Expected upper-quartile states include Alaska, California, Florida, Louisiana, Missouri, and Mississippi. Perhaps surprising states in this category are New Mexico, South Carolina, South Dakota, and Vermont. All of these markets face a high level of insurance expense relative to other operating expenses. Some became expensive insurance states during our study period and some were expensive before our start date.

An in-ground pool surrounded by debris from a home, trailer and vehicle that seem to have burned up. A brick chimney remains standing amidst the destruction.

Florida sits at the upper-quartile intersection of the two maps. It ranks among the fastest-growing and highest-burden states. Hurricane risk is part of the story, but not the whole story. Losses in Florida tend to be highly correlated across large areas, resulting in high portfolio correlation and making them difficult to diversify. Complicating the exposure density problem is the concentration of local insurers, which corresponds with the lack of national insurers. This is the product of another study that dates back to 2006. For now, we just focus on the result.

An aerial view of damage from storm surge in a coastal area.

Small insurers with limited capital reserves rely heavily on reinsurance to manage extreme exposure, so global reinsurance pricing quickly affects Florida. Add in strict lender coverage requirements and limited room to self-insure, and premium increases translate directly into operating costs. Strong population and rent growth help offset some of this pressure, but not uniformly or fast enough. For Florida investors, insurance now directly affects acquisition pricing, holding-period cash flow, and exit expectations. One bright spot is the changing legislation that led to recent rate reductions and the reintroduction of national insurance companies.

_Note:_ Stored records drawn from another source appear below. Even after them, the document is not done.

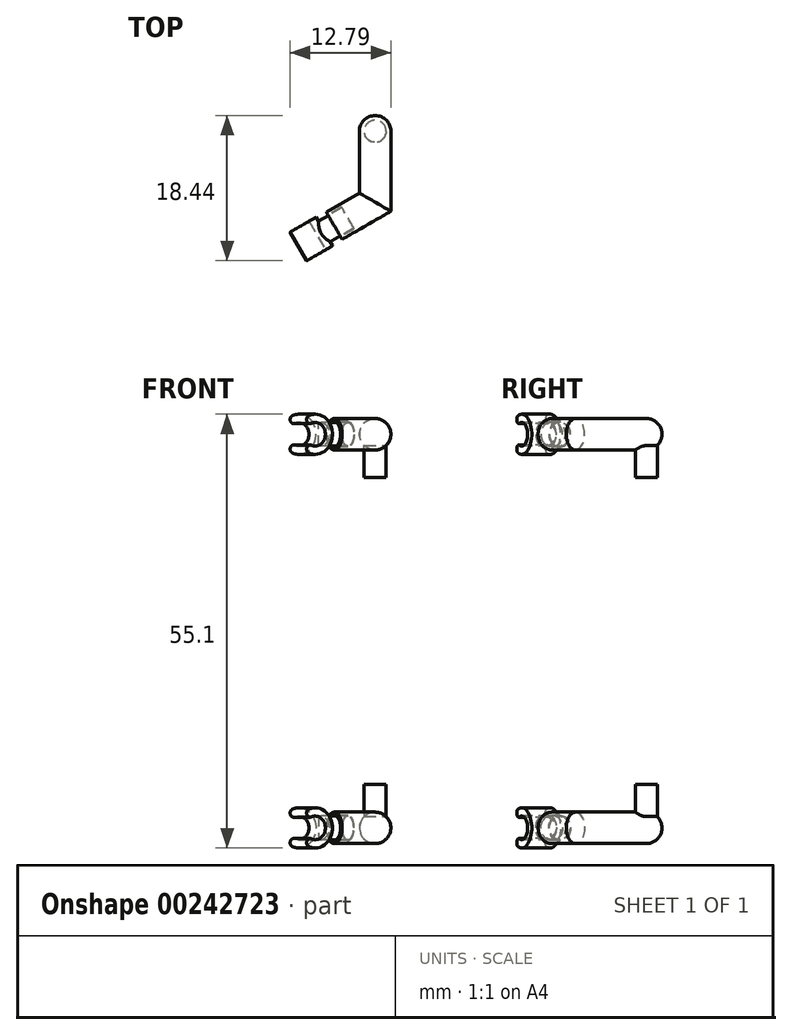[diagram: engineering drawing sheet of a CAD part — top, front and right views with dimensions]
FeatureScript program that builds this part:
annotation { "Feature Type Name" : "Feature", "Feature Type Description" : "" }
export const myFeature = defineFeature(function(context is Context, id is Id, definition is map)
    precondition{}
    {
        {
            var Q0;
            Q0=qCreatedBy(makeId("Top.planeOp"),FACE);
            var sketch = newSketch(context, id + "F0", { "sketchPlane" : qUnion([Q0])});
            skLineSegment(sketch, "E0", {"start": v(0, 0) * mm, "end": v(0, -9) * mm});
            skLineSegment(sketch, "E1", {"start": v(0, -9) * mm, "end": v(-5.2, -12) * mm});
            skLineSegment(sketch, "E2", {"start": v(0, 13.87) * mm, "end": v(0, -14.86) * mm, "construction": true});
            skSolve(sketch);
        }
        {
            var Q0;
            Q0=qCreatedBy(makeId("Front.planeOp"),FACE);
            var sketch = newSketch(context, id + "F1", { "sketchPlane" : qUnion([Q0])});
            skCircle(sketch, "E3", {"center": v(0, 0) * mm, "radius": 2 * mm});
            skSolve(sketch);
        }
        {
            var Q0;
            Q0=makeQuery(id+"F1.imprint","IMPRINT",FACE,{"disambiguationData":[TD([[makeQuery(id+"F1.imprint","IMPRINT",EDGE,{"derivedFrom":sQuery(id+"F1.wireOp",EDGE,"E3")}),1.0]])]});
            var Q1;
            Q1=sQuery(id+"F0.wireOp",EDGE,"E0");
            var Q2;
            Q2=sQuery(id+"F0.wireOp",EDGE,"E1");
            sweep(context, id + "F2", {"profiles" : qUnion([Q0]), "path" : qUnion([Q1, Q2])});
        }
        {
            var Q0;
            Q0=makeQuery(id+"F2.opSweep","CAP_FACE",FACE,{"disambiguationData":[OSD([sQuery(id+"F0.wireOp",VERTEX,"E0.start"),sQuery(id+"F1.wireOp",EDGE,"E3")])],"isStart":true});
            var sketch = newSketch(context, id + "F3", { "sketchPlane" : qUnion([Q0])});
            skCircle(sketch, "E4.0.0", {"center": v(0, 0) * mm, "radius": 2 * mm});
            skLineSegment(sketch, "E5", {"start": v(0, -2) * mm, "end": v(0, 2) * mm});
            skSolve(sketch);
        }
        {
            var Q0;
            {var subQ0=sQuery(id+"F3.wireOp",EDGE,"E5");Q0=makeQuery(id+"F3.imprint","IMPRINT",FACE,{"disambiguationData":[TD([[makeQuery(id+"F3.imprint","IMPRINT",EDGE,{"derivedFrom":subQ0}),1.0]])]});}
            var Q1;
            Q1=sQuery(id+"F3.wireOp",EDGE,"E5");
            revolve(context, id + "F4", {"operationType" : NewBodyOperationType.ADD, "entities" : qUnion([Q0]), "axis" : qUnion([Q1]), "revolveType" : RevolveType.FULL});
        }
        {
            var Q0;
            Q0=makeQuery(id+"F2.opSweep","CAP_FACE",FACE,{"disambiguationData":[OSD([sQuery(id+"F0.wireOp",VERTEX,"E1.end"),sQuery(id+"F1.wireOp",EDGE,"E3")])],"isStart":false});
            var sketch = newSketch(context, id + "F5", { "sketchPlane" : qUnion([Q0])});
            skCircle(sketch, "E6.0", {"center": v(7.8, 0) * mm, "radius": 1.5 * mm});
            skSolve(sketch);
        }
        {
            var Q0;
            Q0=makeQuery(id+"F5.imprint","IMPRINT",FACE,{"disambiguationData":[TD([[makeQuery(id+"F5.imprint","IMPRINT",EDGE,{"derivedFrom":sQuery(id+"F5.wireOp",EDGE,"E6.0")}),1.0]])]});
            extrude(context, id + "F6", {"entities" : qUnion([Q0]), "oppositeDirection" : true, "depth" : 2 * mm, "hasSecondDirection" : true, "secondDirectionOppositeDirection" : false, "secondDirectionDepth" : 4 * mm});
        }
        {
            var Q0;
            Q0=makeQuery(id+"F6.opExtrude","CAP_FACE",FACE,{"disambiguationData":[OSD([sQuery(id+"F5.wireOp",EDGE,"E6.0")])],"isStart":true});
            var sketch = newSketch(context, id + "F7", { "sketchPlane" : qUnion([Q0])});
            skCircle(sketch, "E7.0.0", {"center": v(7.8, 0) * mm, "radius": 1.5 * mm, "construction": true});
            skLineSegment(sketch, "E8", {"start": v(7.8, 1.5) * mm, "end": v(7.8, -1.5) * mm});
            skSolve(sketch);
        }
        {
            var Q0;
            Q0=sQuery(id+"F7.wireOp",EDGE,"E8");
            cPlane(context, id + "F8", {"entities" : qUnion([Q0]), "cplaneType" : CPlaneType.LINE_ANGLE, "offset" : 25 * mm, "angle" : 60 * degree, "width" : 150 * mm, "height" : 150 * mm});
        }
        {
            var Q0;
            Q0=qCreatedBy(id+"F8.planeOp",FACE);
            var sketch = newSketch(context, id + "F9", { "sketchPlane" : qUnion([Q0])});
            skPoint(sketch, "E9.0", {"position": v(14.5, 0) * mm});
            skCircle(sketch, "E10", {"center": v(14.5, 0) * mm, "radius": 1.5 * mm});
            skCircle(sketch, "E11", {"center": v(14.5, 0) * mm, "radius": 2.55 * mm});
            skLineSegment(sketch, "E12", {"start": v(15.75, 2.22) * mm, "end": v(15.75, -2.22) * mm});
            skSolve(sketch);
        }
        {
            var Q0;
            Q0=makeQuery(id+"F9.imprint","IMPRINT",FACE,{"disambiguationData":[TD([[makeQuery(id+"F9.imprint","IMPRINT",EDGE,{"derivedFrom":sQuery(id+"F9.wireOp",EDGE,"E10")}),-1.0]])]});
            var Q1;
            Q1=makeQuery(id+"F9.imprint","IMPRINT",FACE,{"disambiguationData":[TD([[makeQuery(id+"F9.imprint","IMPRINT",EDGE,{"derivedFrom":sQuery(id+"F9.wireOp",EDGE,"E10")}),1.0]])]});
            extrude(context, id + "F10", {"entities" : qUnion([Q0, Q1]), "operationType" : NewBodyOperationType.REMOVE, "oppositeDirection" : true, "depth" : 25 * mm, "hasSecondDirection" : true, "secondDirectionOppositeDirection" : false, "secondDirectionDepth" : 25 * mm});
        }
        {
            var Q0;
            {var subQ0=sQuery(id+"F9.wireOp",EDGE,"E12");var subQ1=sQuery(id+"F9.wireOp",EDGE,"E10");var subQ2=makeQuery(id+"F9.imprint","INTERSECT",VERTEX,{"disambiguationData":[OD(0.0)],"derivedFrom":[subQ1,subQ0]});Q0=makeQuery(id+"F9.imprint","IMPRINT",FACE,{"disambiguationData":[TD([[makeQuery(id+"F9.imprint","IMPRINT",EDGE,{"disambiguationData":[TD([[subQ2,-1.0]])],"derivedFrom":subQ1}),-1.0]])]});}
            extrude(context, id + "F11", {"entities" : qUnion([Q0]), "operationType" : NewBodyOperationType.ADD, "depth" : 2.1 * mm, "hasSecondDirection" : true, "secondDirectionOppositeDirection" : true, "secondDirectionDepth" : 2.1 * mm});
        }
        {
            var Q0;
            {var subQ0=sQuery(id+"F9.wireOp",EDGE,"E12");var subQ1=sQuery(id+"F9.wireOp",EDGE,"E10");Q0=makeQuery(id+"F11.opExtrude","SWEPT_EDGE",EDGE,{"disambiguationData":[OSD([subQ1,subQ0]),TDD([makeQuery(id+"F9.imprint","INTERSECT",VERTEX,{"disambiguationData":[OD(1.0)],"derivedFrom":[subQ1,subQ0]})])]});}
            var Q1;
            {var subQ0=sQuery(id+"F9.wireOp",EDGE,"E12");var subQ1=sQuery(id+"F9.wireOp",EDGE,"E10");Q1=makeQuery(id+"F11.opExtrude","SWEPT_EDGE",EDGE,{"disambiguationData":[OSD([subQ1,subQ0]),TDD([makeQuery(id+"F9.imprint","INTERSECT",VERTEX,{"disambiguationData":[OD(0.0)],"derivedFrom":[subQ1,subQ0]})])]});}
            var Q2;
            {var subQ0=sQuery(id+"F9.wireOp",EDGE,"E12");var subQ1=sQuery(id+"F9.wireOp",EDGE,"E11");Q2=makeQuery(id+"F11.opExtrude","SWEPT_EDGE",EDGE,{"disambiguationData":[OSD([subQ1,subQ0]),TDD([makeQuery(id+"F9.imprint","INTERSECT",VERTEX,{"disambiguationData":[OD(1.0)],"derivedFrom":[subQ1,subQ0]})])]});}
            var Q3;
            {var subQ0=sQuery(id+"F9.wireOp",EDGE,"E12");var subQ1=sQuery(id+"F9.wireOp",EDGE,"E11");Q3=makeQuery(id+"F11.opExtrude","SWEPT_EDGE",EDGE,{"disambiguationData":[OSD([subQ1,subQ0]),TDD([makeQuery(id+"F9.imprint","INTERSECT",VERTEX,{"disambiguationData":[OD(0.0)],"derivedFrom":[subQ1,subQ0]})])]});}
            fillet(context, id + "F12", {"entities" : qUnion([Q0, Q1, Q2, Q3]), "radius" : .5 * mm, "tangentPropagation" : true, "allowEdgeOverflow" : false});
        }
        {
            var Q0;
            Q0=qCreatedBy(makeId("Top.planeOp"),FACE);
            var sketch = newSketch(context, id + "F13", { "sketchPlane" : qUnion([Q0])});
            skCircle(sketch, "E13", {"center": v(0, 0) * mm, "radius": 1.4 * mm});
            skSolve(sketch);
        }
        {
            var Q0;
            Q0 = qSketchRegion(id + "F13", true);
            extrude(context, id + "F14", {"entities" : qUnion([Q0]), "operationType" : NewBodyOperationType.ADD, "depth" : 5.5 * mm});
        }
        {
            var Q0;
            Q0=qCreatedBy(makeId("Right.planeOp"),FACE);
            var sketch = newSketch(context, id + "F15", { "sketchPlane" : qUnion([Q0])});
            skLineSegment(sketch, "E14", {"start": v(-9, 2) * mm, "end": v(-1.5, 2) * mm});
            skLineSegment(sketch, "E15", {"start": v(0, -2) * mm, "end": v(-9, -2) * mm});
            skSolve(sketch);
        }
        {
            var Q0;
            Q0 = qBodyType(qCreatedBy(id + "F15" ,EDGE), BodyType.WIRE);
            cPlane(context, id + "F16", {"entities" : qUnion([Q0]), "cplaneType" : CPlaneType.LINE_ANGLE, "offset" : 25 * mm, "angle" : 90 * degree, "width" : 150 * mm, "height" : 150 * mm});
        }
        {
            var Q0;
            Q0=qCreatedBy(id+"F16.planeOp",FACE);
            cPlane(context, id + "F17", {"entities" : qUnion([Q0]), "cplaneType" : CPlaneType.OFFSET, "offset" : .20 * mm, "width" : 150 * mm, "height" : 150 * mm});
        }
        {
            var Q0;
            Q0=qCreatedBy(id+"F17.planeOp",FACE);
            var sketch = newSketch(context, id + "F18", { "sketchPlane" : qUnion([Q0])});
            skLineSegment(sketch, "E16", {"start": v(2.72, -5.98) * mm, "end": v(-1.97, -12.9) * mm});
            skSolve(sketch);
        }
        {
            var Q0;
            Q0=makeQuery(id+"F6.opExtrude","SWEPT_BODY",BODY,{"disambiguationData":[OSD([sQuery(id+"F5.wireOp",EDGE,"E6.0")])]});
            var Q1;
            Q1=makeQuery(id+"F2.opSweep","SWEPT_BODY",BODY,{"disambiguationData":[OSD([sQuery(id+"F0.wireOp",EDGE,"E1"),sQuery(id+"F1.wireOp",EDGE,"E3")])]});
            var Q2;
            Q2=makeQuery(id+"F6.opExtrude","SWEPT_FACE",FACE,{"disambiguationData":[OSD([sQuery(id+"F5.wireOp",EDGE,"E6.0")])]});
            booleanBodies(context, id + "F19", {"operationType" : BooleanOperationType.SUBTRACTION, "tools" : qUnion([Q0]), "targets" : qUnion([Q1]), "offset" : true, "entitiesToOffset" : qUnion([Q2]), "offsetDistance" : .1 * mm, "keepTools" : true});
        }
        {
            var Q0;
            Q0=qCreatedBy(makeId("Top.planeOp"),FACE);
            cPlane(context, id + "F20", {"entities" : qUnion([Q0]), "cplaneType" : CPlaneType.OFFSET, "offset" : 25 * mm, "width" : 150 * mm, "height" : 150 * mm});
        }
        {
            var Q0;
            Q0=makeQuery(id+"F2.opSweep","SWEPT_BODY",BODY,{"disambiguationData":[OSD([sQuery(id+"F0.wireOp",EDGE,"E1"),sQuery(id+"F1.wireOp",EDGE,"E3")])]});
            var Q1;
            Q1=makeQuery(id+"F6.opExtrude","SWEPT_BODY",BODY,{"disambiguationData":[OSD([sQuery(id+"F5.wireOp",EDGE,"E6.0")])]});
            var Q2;
            Q2=qCreatedBy(id+"F20.planeOp",FACE);
            mirror(context, id + "F21", {"entities" : qUnion([Q0, Q1]), "mirrorPlane" : qUnion([Q2])});
        }
    });
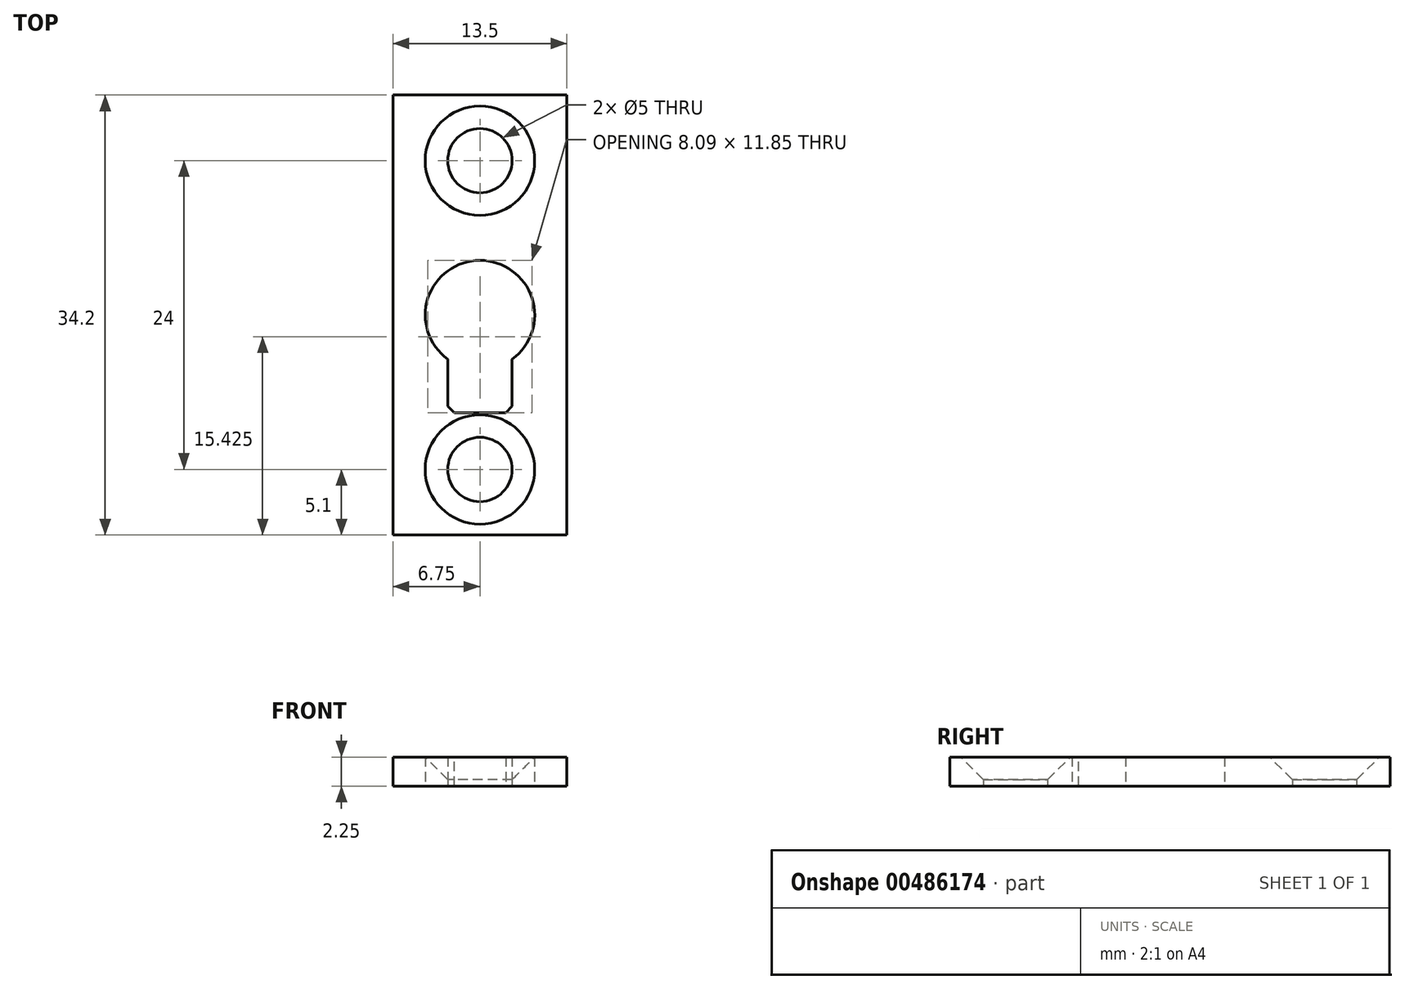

What this means for investors

The central takeaway goes beyond the fact that insurance costs are rising; it is also that the regime changed nationwide. We have not attributed cost changes to any factor but recognize that many factors including disaster risk, regulatory changes, and future perceptions impact this segment of the market.

The accomplishment of this study is to follow same-store commercial properties to demonstrate the rate and magnitude of insurance cost growth. Indeed, there has been a recent dramatic expansion in insurance costs across the nation. The impact on total operating expense has been significant but not unmanageable with a 2% to 4% impact on the bottom line.

For investors, insurance can no longer be treated as a stable plug number in underwriting models. It deserves the same analytical attention as rent growth, financing structure, and capital expenditures. Projections should reflect location-specific hazard risk, evolving underwriting standards, lender coverage requirements, and the broader cost of risk capital. Also, more strategies should be developed to secure affordable policies that do not adversely affect investment performance while providing adequate risk coverage.